国家鼓励、支持一切组织和个人对损害消费者合法权益的行为进行监督。

大众传播媒介应当做好维护消费者合法权益的宣传,对损害消费者合法权益的行为进行舆论监督。“

这里的措辞要特别注意:1.第1款将消费者权益的保护提升到全社会的共同责任的高度来认识,表明了立法者对消费者在现代社会所处不利境遇的忧虑和对问题本身的高度重视;2.第2款“国家鼓励、支持一切组织和个人对损害消费者合法权益的行为进行监督”表明了立法者在经营者与消费者关系上力量失衡的一种矫正的努力;3.第3款更为特别。它不是赋予大众传播媒介权利进行社会监督的权利,而是用义务性规范,将对消费者权益的维护和对损害消费者利益行为的舆论监督,作为一种社会责任分配给它们,这在一项民事特别法中是非常突出的特征。从这些条文中,每个人都能强烈地感受到立法者对消费者境遇的同情、对问题越来越严重的忧虑、对厂商肆意侵犯消费者权益的愤怒和对解决问题的迫切心情。而且在具体条文中仍能感受到立法者力图透过文字而直击我们心灵的立法精神。立法者在我国民事立法中首次引入了惩罚性赔偿金制度(即大家所熟知的第49条的双倍赔偿制),这在民法中是个非常显著的变化。不知一审法院法官为什么对《消法》中的这些强烈的价值宣示如此视若无睹,而一意孤行地去宣扬自己的价值取向:法人名誉权相对弱化了,希望此判决能为法人名誉权的保护起一点作用。《消法》的基本判断是,消费者的处境正在恶化,而一审法院法官的基本判断是,法人名誉权相对弱化了;《消法》将保护消费者利益提高到“全社会的共同责任”的高度,动员各种社会力量来加强对消费者权益的保护,而一审法院法官则宣扬要为保护法人名誉权作贡献。

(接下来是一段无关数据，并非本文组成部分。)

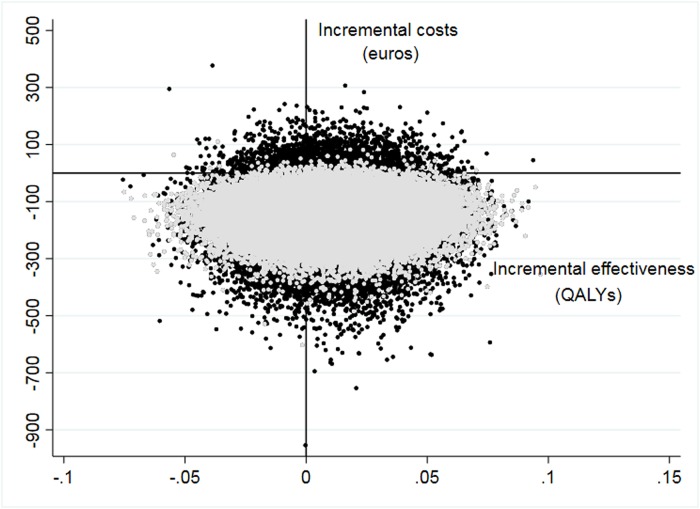
Cost-effectiveness plane.Scatterplot showing the posterior incremental cost and effectiveness measured by QALYs. Grey dots represent OSA-related costs and black dots represent total costs.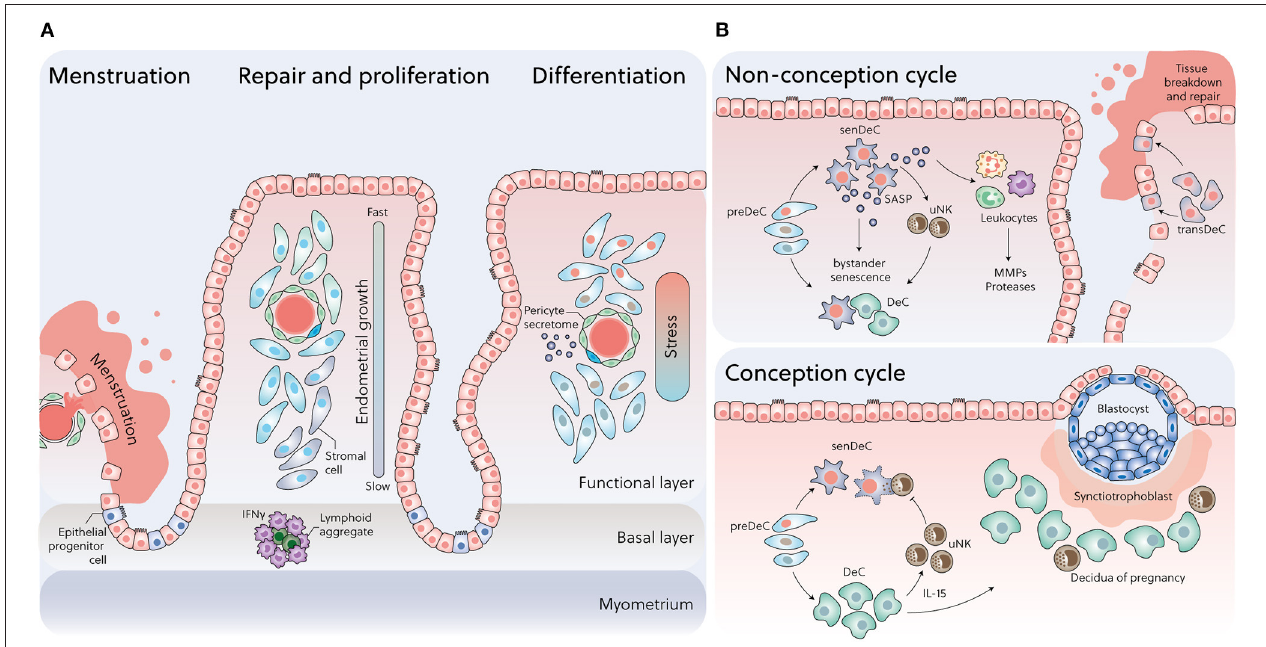
FIGURE 1 | Dynamic changes in cell states across the menstrual cycle. (A) Following menstruation, rapid re-epithelization of the endometrium may involve mesenchymal-epithelial transition (MET), proliferation of epithelial progenitors from unshed areas, or both. Positional oestrogen-dependent proliferation, reflecting an IFN- γ gradient generated by lymphoid aggregates residing in the endometrial-myometrial junction, imposes various levels of replication stress on individual cells during the follicular phase, which in turn drives the divergence in cell states upon decidualization. (B) Upper panel: In a non-conception cycle, falling progesterone levels promote senDeC/transDeC dominance and bystander senescence via prolonged SASP secretion, resulting in leukocyte recruitment and menstrual breakdown. Lower panel: Upon successful embryo implantation, progesterone-dependent DeC cells control rapid clearance of senDeC by recruiting and activating uNK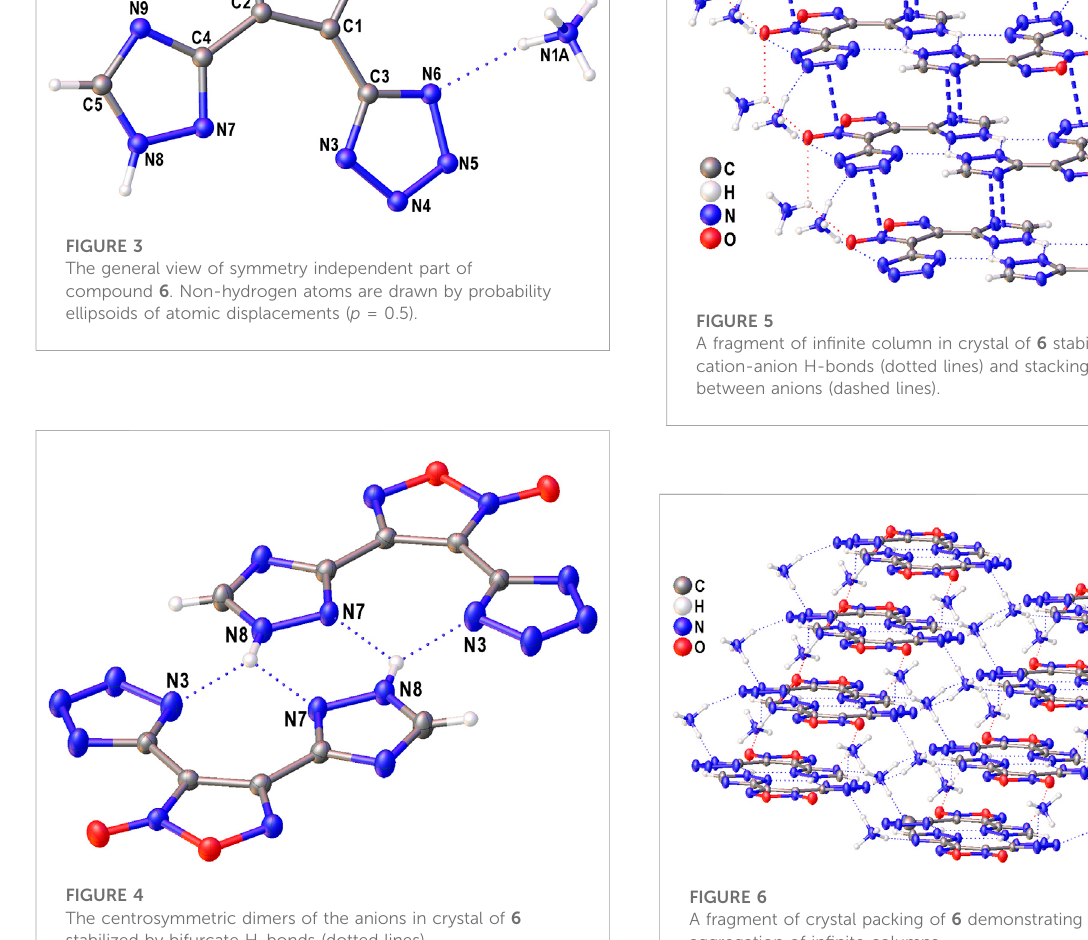
FIGURE 4 The centrosymmetric dimers of the anions in crystal of 6 stabilized by bifurcate H-bonds (dotted lines).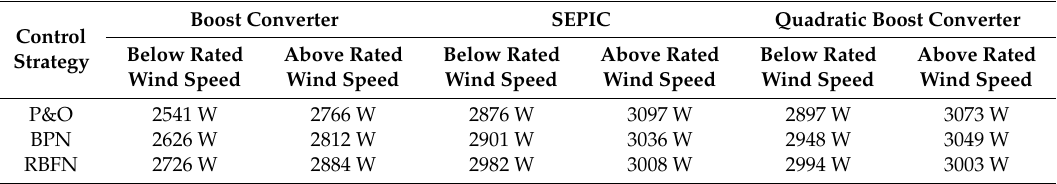
Figure 14. Experimental results output for RBFN based Quadratic boost converter, ( a ) output voltage; ( b ) output current; and ( c ) output power. Table 3. Comparison of maximum power obtained using boost, sepic and quadratic boost converters for different control strategies.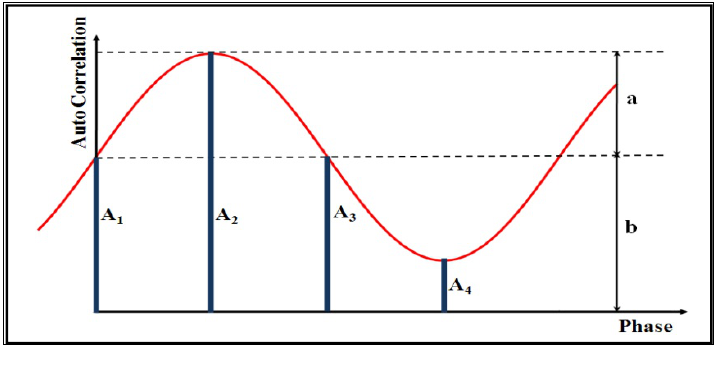
Figure 1. Autocorrelation function, phase shift, amplitude and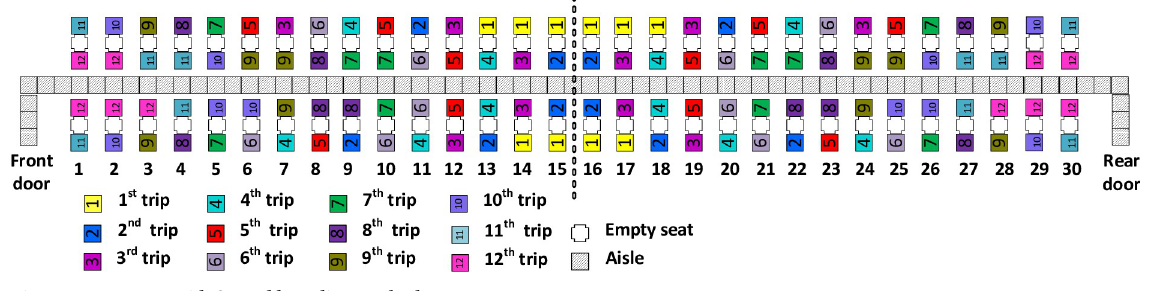
Fig 6. Reverse-pyramid–Spread boarding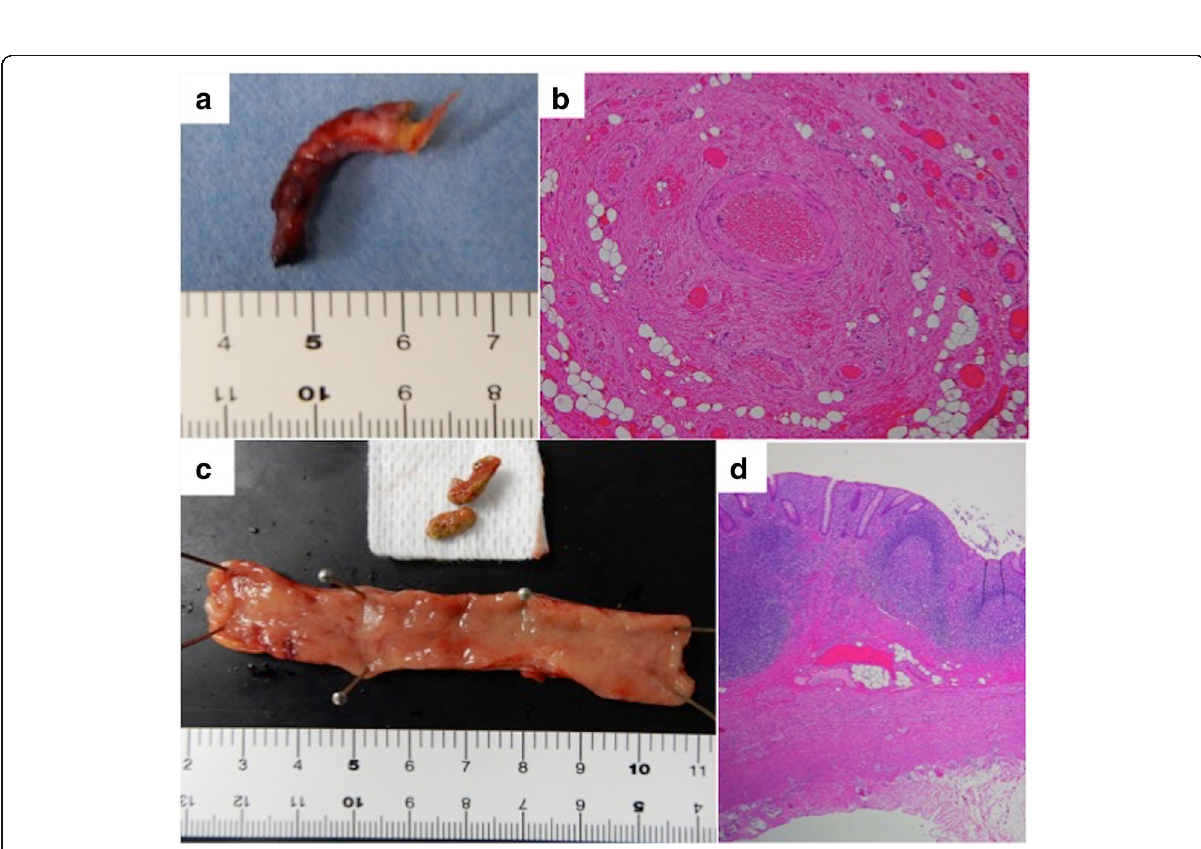
Fig. 3 Macroscopic and pathological findings of the resected specimens. a Macroscopic findings of the band. b Microscopic examination revealed that the band consisted of blood vessels. c Macroscopic findings of the appendix. The appendiceal wall was slightly thickened, and fecal stones were found on the proximal side of the appendix. d Microscopic examination revealed diffuse infiltration of lymphocytes and eosinophils throughout the muscularis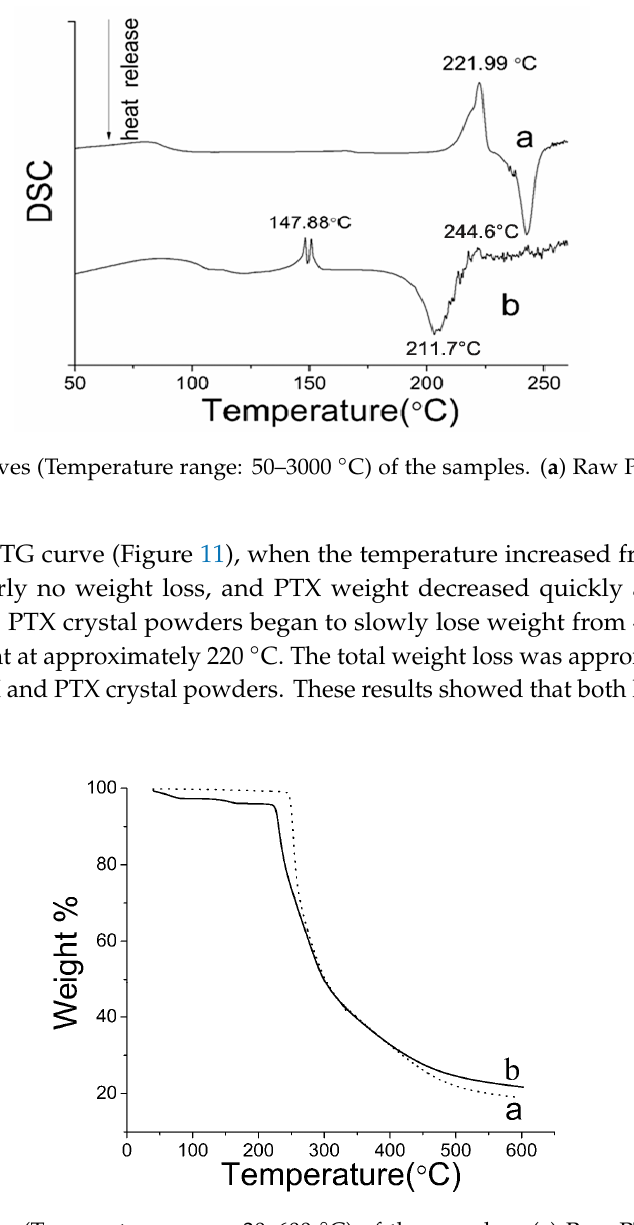
Figure 11. TG curve (Temperature range: 30–600 °C) of the samples. ( a ) Raw PTX; and ( b ) PTX crystal powders.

亦可以从民法理论来支持我们的结论。在现代社会中,由于大企业、大公司的成长,拥有了强大的经济实力,生产者与消费者之间已经不是平等的关系了,实质上是一种支配与被支配的关系。这种不平等关系亦不能通过双方位置的互换而恢复平等。正如日本学者北川善太郎先生感到的忧虑:在这里,人性受到威胁。(注:[日]北川善太郎:李薇译,《关于最近之未来的法律模型》,载《民商法论丛》总第6卷,第283-312页。)在这种不平等的关系中,坚持平等保护,本身就是不平等。面对这种变化,民法自身作了很大的调整。各国普遍制定了《消费者权益保护法》,通过给予消费者这一弱势群体更特殊的保护,矫正失去的平衡,实现民法从形式正义向实质正义,安定性向妥当性,抽象的人格向具体的人格的转变,实践着民法对社会正义的承诺。(注:梁慧星:《从近代民法到现代民法》,载《民商法论丛》1997年总第7卷,第241-246页。)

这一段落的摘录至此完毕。